What to work on
Rewrite the transcribed text of every entry, replacing each occurrence of "business" with "enterprise" and leaving everything else unchanged. Omit the pictures from your answer.
==== Supplied data ====
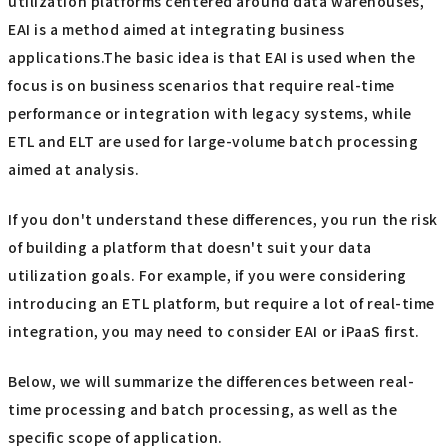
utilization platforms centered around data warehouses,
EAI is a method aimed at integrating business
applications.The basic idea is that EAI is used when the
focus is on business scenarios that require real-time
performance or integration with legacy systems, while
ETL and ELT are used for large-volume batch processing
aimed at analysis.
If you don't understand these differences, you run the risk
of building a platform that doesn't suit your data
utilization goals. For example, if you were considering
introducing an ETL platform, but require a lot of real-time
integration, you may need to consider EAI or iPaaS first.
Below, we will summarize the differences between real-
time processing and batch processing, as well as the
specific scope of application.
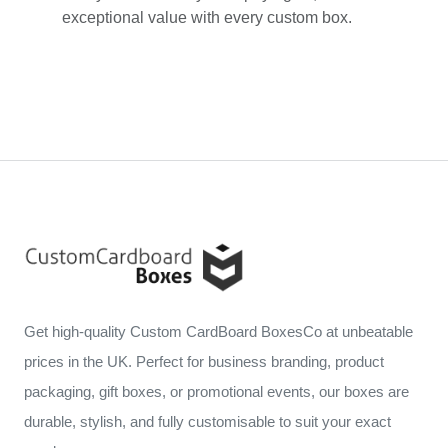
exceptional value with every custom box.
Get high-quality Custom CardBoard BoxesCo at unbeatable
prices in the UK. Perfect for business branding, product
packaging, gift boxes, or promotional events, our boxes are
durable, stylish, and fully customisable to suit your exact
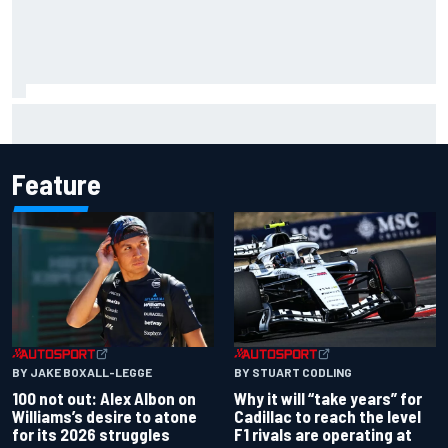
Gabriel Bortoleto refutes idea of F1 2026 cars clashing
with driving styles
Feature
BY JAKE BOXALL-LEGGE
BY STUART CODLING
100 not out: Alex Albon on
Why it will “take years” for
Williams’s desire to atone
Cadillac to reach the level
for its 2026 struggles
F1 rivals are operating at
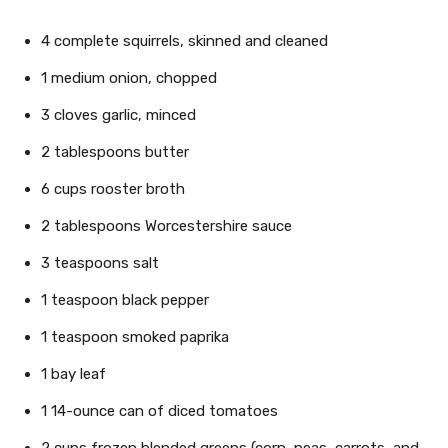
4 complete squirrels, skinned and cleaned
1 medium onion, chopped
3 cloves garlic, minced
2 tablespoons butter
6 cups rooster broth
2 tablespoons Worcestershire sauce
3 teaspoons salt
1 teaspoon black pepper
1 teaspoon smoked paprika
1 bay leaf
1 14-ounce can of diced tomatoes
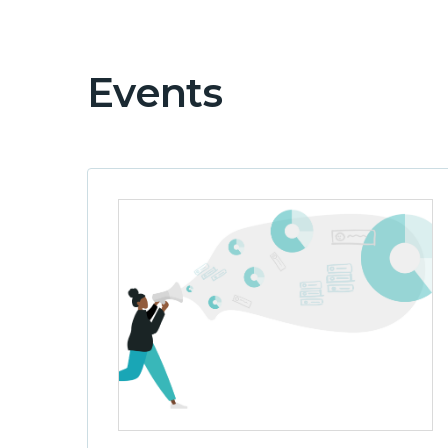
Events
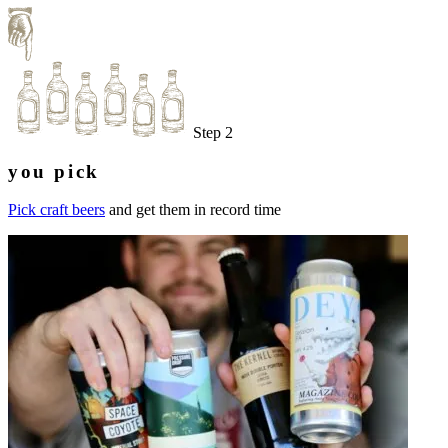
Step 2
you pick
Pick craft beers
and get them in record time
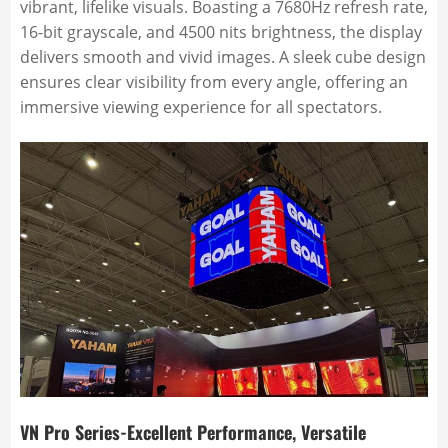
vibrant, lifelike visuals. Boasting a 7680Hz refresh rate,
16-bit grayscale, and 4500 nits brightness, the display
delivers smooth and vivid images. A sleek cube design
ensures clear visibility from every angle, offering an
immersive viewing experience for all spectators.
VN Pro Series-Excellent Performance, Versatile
====
Written answer
utilization platforms centered around data warehouses,
EAI is a method aimed at integrating enterprise
applications.The basic idea is that EAI is used when the
focus is on enterprise scenarios that require real-time
performance or integration with legacy systems, while
ETL and ELT are used for large-volume batch processing
aimed at analysis.
If you don't understand these differences, you run the risk
of building a platform that doesn't suit your data
utilization goals. For example, if you were considering
introducing an ETL platform, but require a lot of real-time
integration, you may need to consider EAI or iPaaS first.
Below, we will summarize the differences between real-
time processing and batch processing, as well as the
specific scope of application.
exceptional value with every custom box.
Get high-quality Custom CardBoard BoxesCo at unbeatable
prices in the UK. Perfect for enterprise branding, product
packaging, gift boxes, or promotional events, our boxes are
durable, stylish, and fully customisable to suit your exact
Gabriel Bortoleto refutes idea of F1 2026 cars clashing
with driving styles
Feature
BY JAKE BOXALL-LEGGE
BY STUART CODLING
100 not out: Alex Albon on
Why it will “take years” for
Williams’s desire to atone
Cadillac to reach the level
for its 2026 struggles
F1 rivals are operating at
4 complete squirrels, skinned and cleaned
1 medium onion, chopped
3 cloves garlic, minced
2 tablespoons butter
6 cups rooster broth
2 tablespoons Worcestershire sauce
3 teaspoons salt
1 teaspoon black pepper
1 teaspoon smoked paprika
1 bay leaf
1 14-ounce can of diced tomatoes
Events
Step 2
you pick
Pick craft beers
and get them in record time
vibrant, lifelike visuals. Boasting a 7680Hz refresh rate,
16-bit grayscale, and 4500 nits brightness, the display
delivers smooth and vivid images. A sleek cube design
ensures clear visibility from every angle, offering an
immersive viewing experience for all spectators.
VN Pro Series-Excellent Performance, Versatile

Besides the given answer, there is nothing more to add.